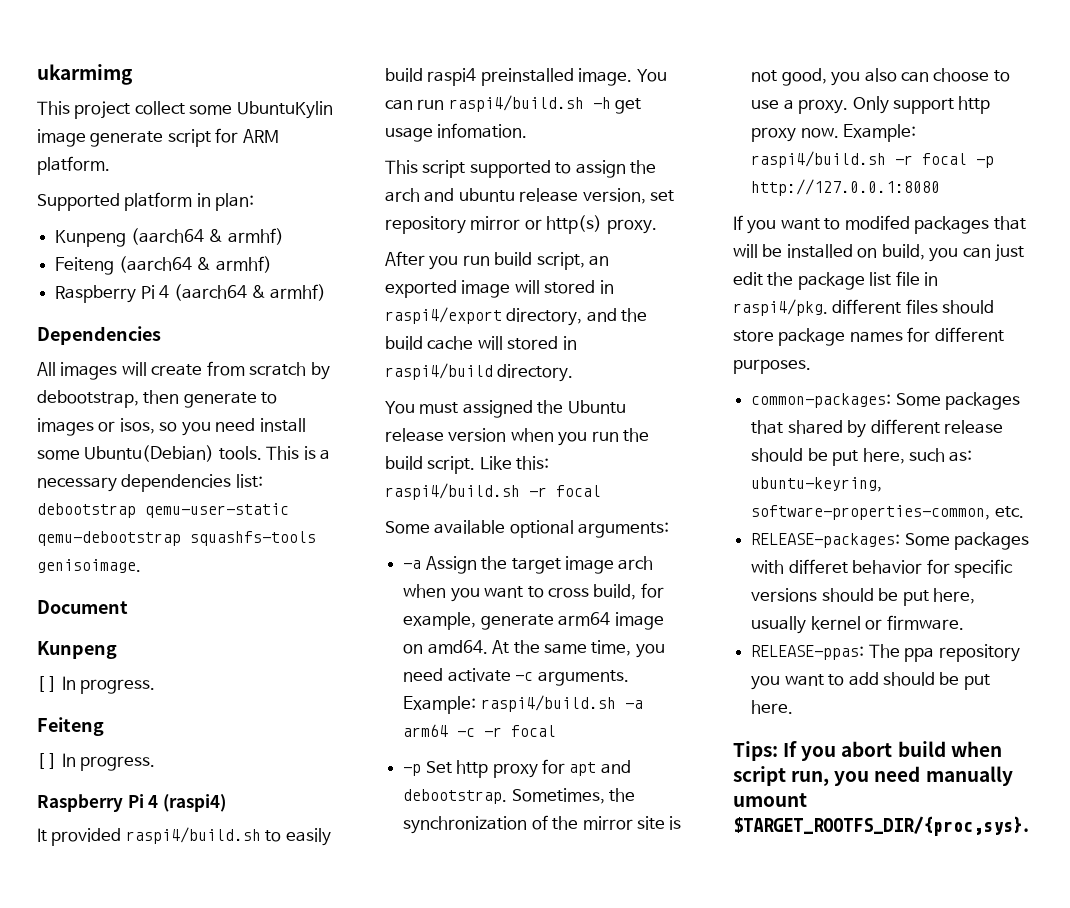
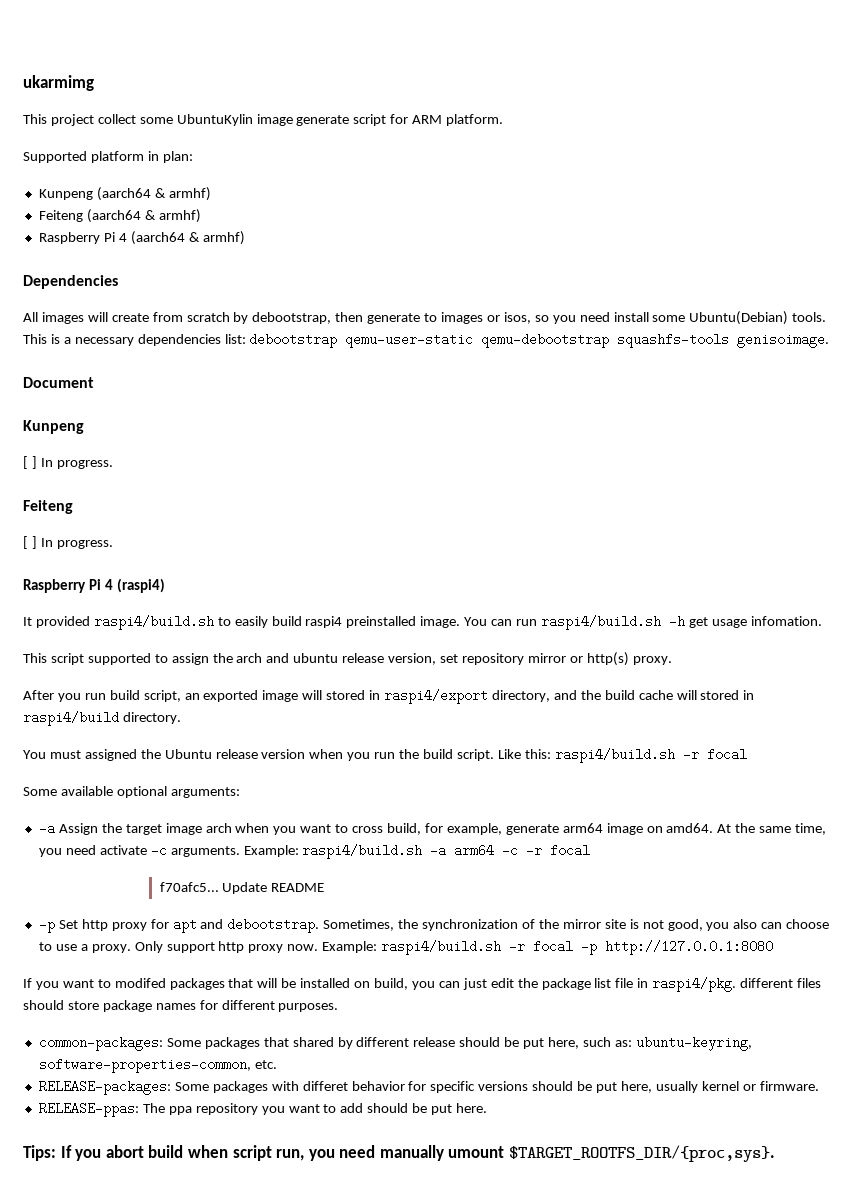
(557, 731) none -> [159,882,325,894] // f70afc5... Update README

_ _ _ _ _ _ _

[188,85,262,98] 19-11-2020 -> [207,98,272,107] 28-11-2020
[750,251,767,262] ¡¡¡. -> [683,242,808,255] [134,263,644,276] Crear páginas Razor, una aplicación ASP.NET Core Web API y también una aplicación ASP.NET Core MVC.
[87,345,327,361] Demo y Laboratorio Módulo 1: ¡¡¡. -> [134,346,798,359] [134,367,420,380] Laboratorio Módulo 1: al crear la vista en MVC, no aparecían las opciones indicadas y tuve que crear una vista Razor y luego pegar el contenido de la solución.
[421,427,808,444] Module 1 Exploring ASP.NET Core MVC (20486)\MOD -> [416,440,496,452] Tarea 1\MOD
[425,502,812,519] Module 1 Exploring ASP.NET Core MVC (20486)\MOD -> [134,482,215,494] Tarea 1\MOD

_ _ _ _ _ _ _

Task instructions –
Your task for the entries above: copy exactly the span starting with the line with "[421,427,808,444] Module 1" and going on through the line with "[425,502,812,519] Module 1", both lines included, and nothing else.

Your response –
[421,427,808,444] Module 1 Exploring ASP.NET Core MVC (20486)\MOD -> [416,440,496,452] Tarea 1\MOD
[425,502,812,519] Module 1 Exploring ASP.NET Core MVC (20486)\MOD -> [134,482,215,494] Tarea 1\MOD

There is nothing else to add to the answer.